***** Source data

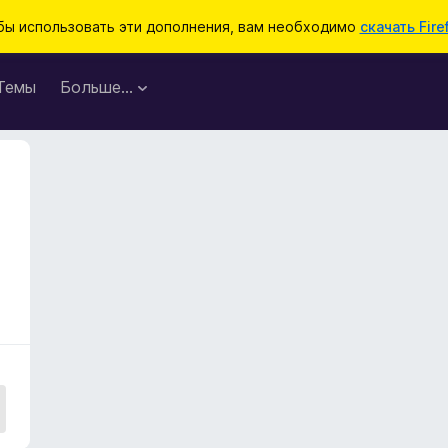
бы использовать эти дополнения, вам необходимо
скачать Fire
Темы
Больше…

**********
***** Source data

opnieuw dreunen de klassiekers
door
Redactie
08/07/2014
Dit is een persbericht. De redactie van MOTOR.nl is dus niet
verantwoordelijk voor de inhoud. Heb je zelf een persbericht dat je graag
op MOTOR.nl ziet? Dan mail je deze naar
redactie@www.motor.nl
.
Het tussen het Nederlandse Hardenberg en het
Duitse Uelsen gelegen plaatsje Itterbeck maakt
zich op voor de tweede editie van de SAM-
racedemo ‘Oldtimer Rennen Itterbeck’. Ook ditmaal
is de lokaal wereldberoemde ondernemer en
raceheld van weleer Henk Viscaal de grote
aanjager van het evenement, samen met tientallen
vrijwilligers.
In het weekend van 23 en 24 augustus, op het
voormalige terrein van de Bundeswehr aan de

**********
***** Source data

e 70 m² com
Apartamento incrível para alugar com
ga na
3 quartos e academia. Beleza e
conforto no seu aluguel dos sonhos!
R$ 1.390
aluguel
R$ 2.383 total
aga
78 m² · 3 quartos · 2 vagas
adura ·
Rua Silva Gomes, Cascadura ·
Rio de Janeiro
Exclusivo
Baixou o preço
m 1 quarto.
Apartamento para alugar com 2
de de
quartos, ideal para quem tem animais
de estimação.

**********

• **Instruction**
Reproduce the lines above, beginning at the line with "Rio de Janeiro" and stopping after the line with "de estimação.", exactly as they are.

• **Task answer**
Rio de Janeiro
Exclusivo
Baixou o preço
m 1 quarto.
Apartamento para alugar com 2
de de
quartos, ideal para quem tem animais
de estimação.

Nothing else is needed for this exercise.